ConCourt refuses to hear case which could have affected elections

The Constitutional Court has refused to hear an urgent application filed by organisations that want individuals to to be allowed to stand as independent candidates for election to the National Assembly and provincial legislatures.
The Constitutional Court has refused to hear an urgent application filed by organisations that want individuals to to be allowed to stand as independent candidates for election to the National Assembly and provincial legislatures.
Image: Alaister Russell/The Sunday Times

The Constitutional Court on Thursday refused to hear an urgent application concerning the rights of individuals to stand as independent candidates in national or provincial elections.

The New Nation Movement, the Indigenous First Nation Advocacy SA and Chantal Revelle brought an appeal to the Constitutional Court following the dismissal of their application by the Cape High Court on April 17.

Revelle and the organisations wanted the high court to declare that the Electoral Act was unconstitutional because it omitted to regulate the positions of individuals standing for election at national and provincial level as independent candidates.

The current system allows people to be elected as public representatives on a party ticket only.

They also sought an order directing parliament to take all necessary steps to resolve these matters "as soon as possible".

Judge Siraj Desai dismissed their application.

The parties then approached the Constitutional Court, which on Thursday heard arguments only on whether the case should be heard urgently, or after the elections.

After hearing submissions from Revelle and the two organisations, the minister of home affairs and the Electoral Commission of SA, the Constitutional Court said the applicants had not succeeded in making a case for an urgent hearing.

The court postponed the matter to August 15. It said there was no order for costs on this application.
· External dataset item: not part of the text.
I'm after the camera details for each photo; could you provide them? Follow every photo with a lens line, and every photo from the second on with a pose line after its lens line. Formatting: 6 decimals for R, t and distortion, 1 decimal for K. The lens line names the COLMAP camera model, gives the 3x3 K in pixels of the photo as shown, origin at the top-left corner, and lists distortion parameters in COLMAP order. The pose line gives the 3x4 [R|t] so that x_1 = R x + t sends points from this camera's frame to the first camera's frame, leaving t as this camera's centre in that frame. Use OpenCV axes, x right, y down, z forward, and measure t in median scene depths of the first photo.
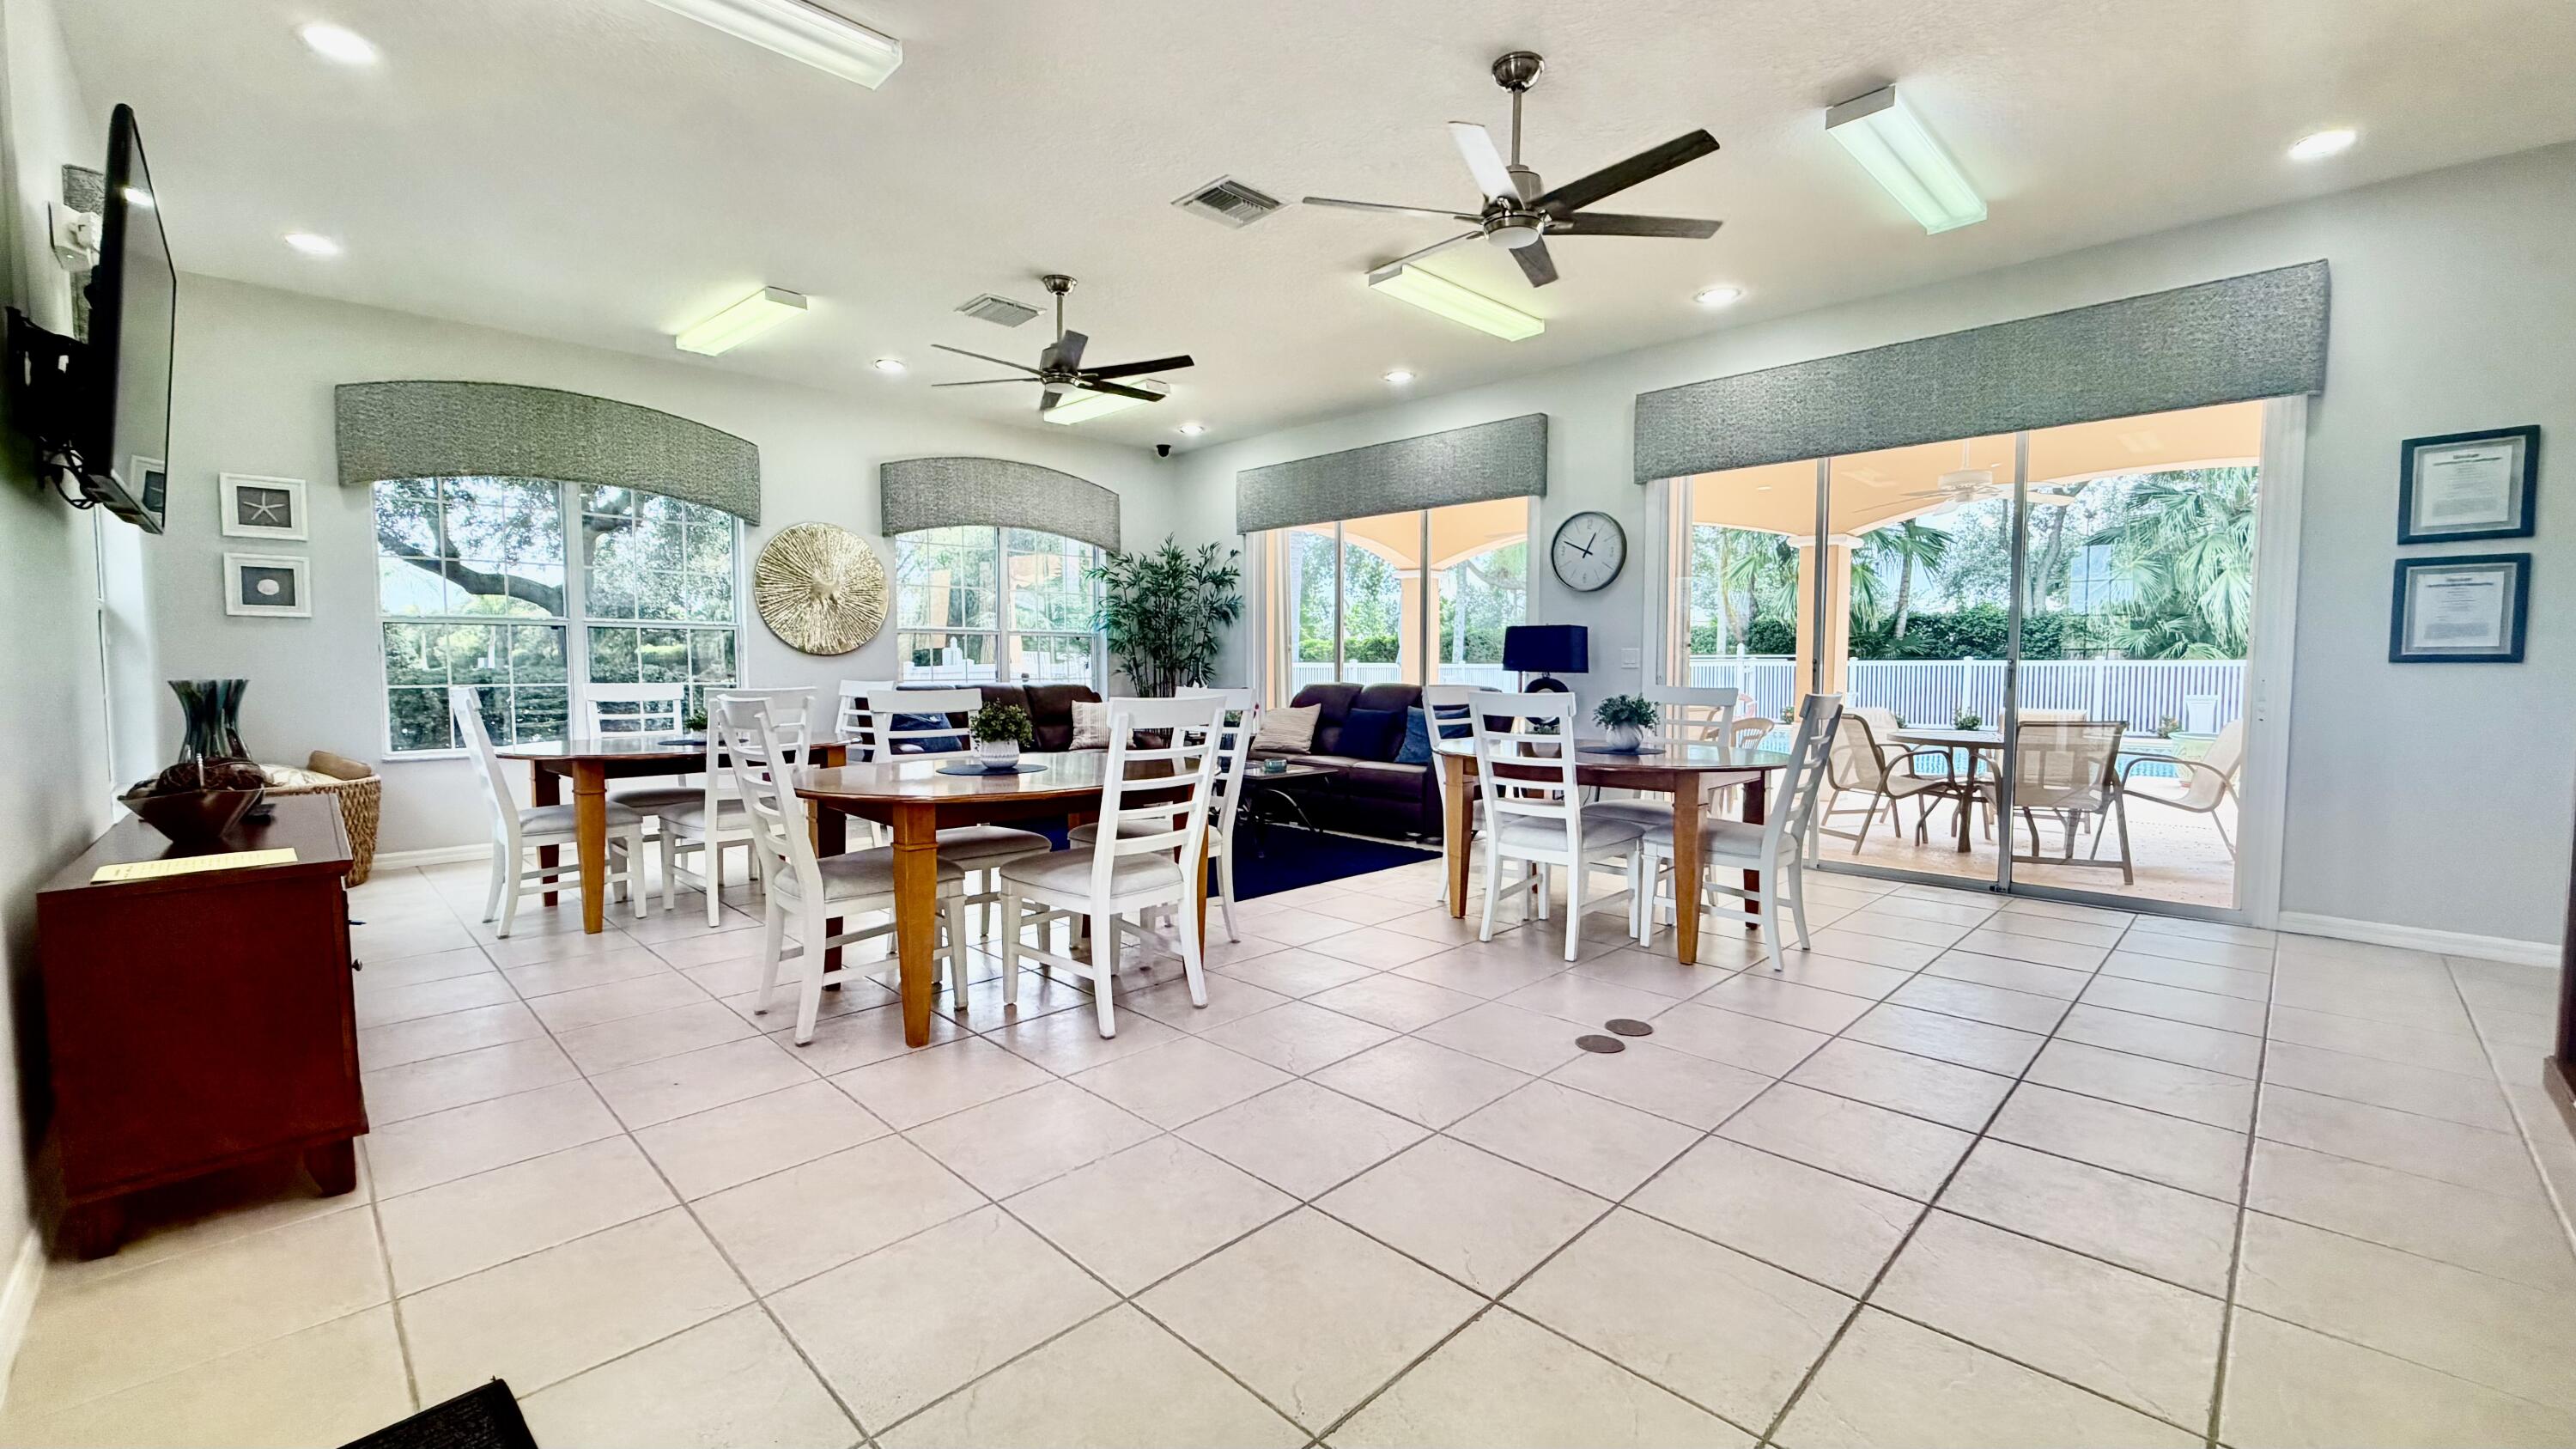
lens RADIAL K [[1035.0, 0, 1296.2], [0, 1035.0, 715.8], [0, 0, 1]] dist [-0.004325, -0.000326]
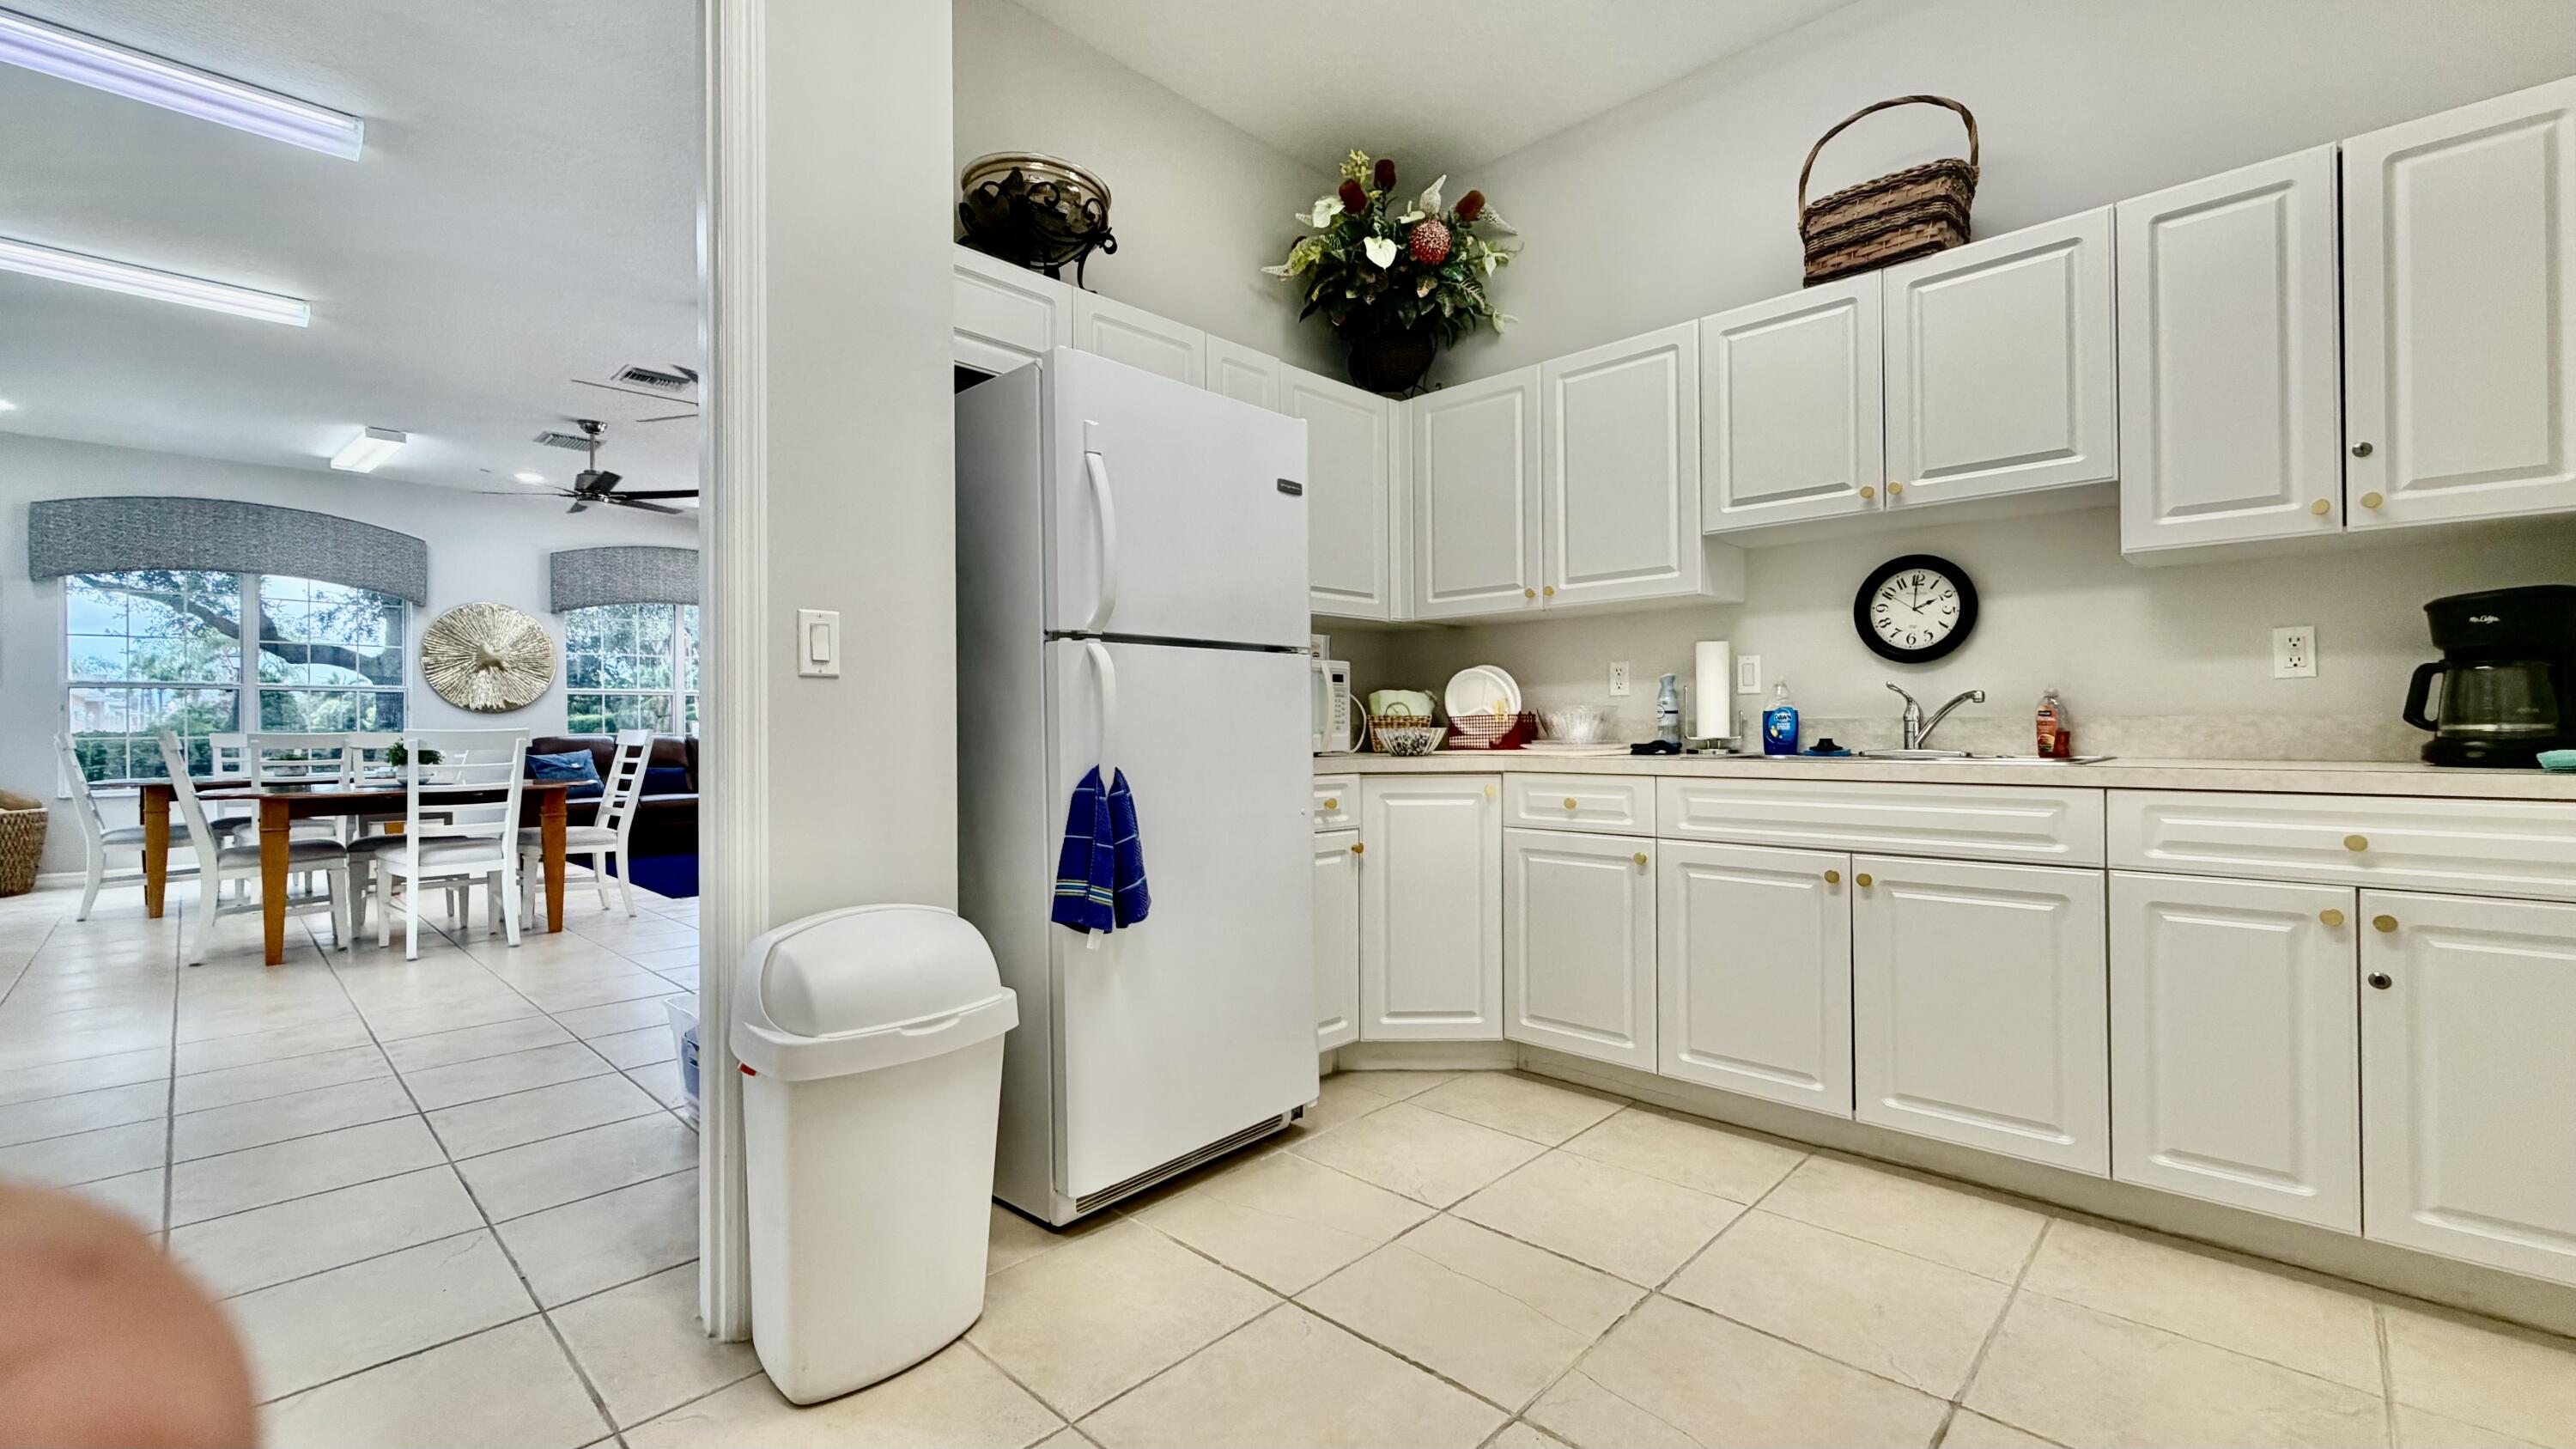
lens RADIAL K [[1035.0, 0, 1278.4], [0, 1035.0, 735.2], [0, 0, 1]] dist [-0.004325, -0.000326]
pose [[0.999384, -0.009402, 0.033818, 0.549041], [0.010774, 0.999116, -0.040646, 0.033399], [-0.033406, 0.040985, 0.998601, -0.296510]]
The court said it would give reasons for Thursday’s ruling on urgency in due course.

Counsel for Revelle and the two organisations, Alan Nelson SC, had asked the court to postpone the elections.

He said this would give the National Assembly enough time to ensure that steps were taken to ensure that any adult South African who wished to, was able to stand for election to the National Assembly and provincial legislatures.

The judges of the court questioned whether it was possible to deal with the matter before the elections which are due next Wednesday.

Justice Nonkosi Mhlantla said parliament had been dissolved and said if the court were to postpone the elections for three months, there would be no parliamentarians to make amendments to the electoral laws.

Nazeer Cassim SC, for the minister of home affairs, said the Constitutional Court was not geared to hear urgent matters.

Cassim said the electoral commission would suffer prejudice on a number of grounds.

He said although the main voting day was May 8, voting had already taken place in 121 foreign missions abroad on April 27.

Cassim said 63.6 million ballots had been printed - 31.8 million for the national elections and 31.8 million for the provincial elections - and had been distributed.

Cassim said the system of public representation currently in place was constitutionally compliant.

Steven Budlender, counsel for the IEC, had urged the court to dismiss the application on the basis that it was not in the interests of justice at this stage for leave to appeal.

He said this approach would ensure that issues raised could be given the careful consideration they deserved.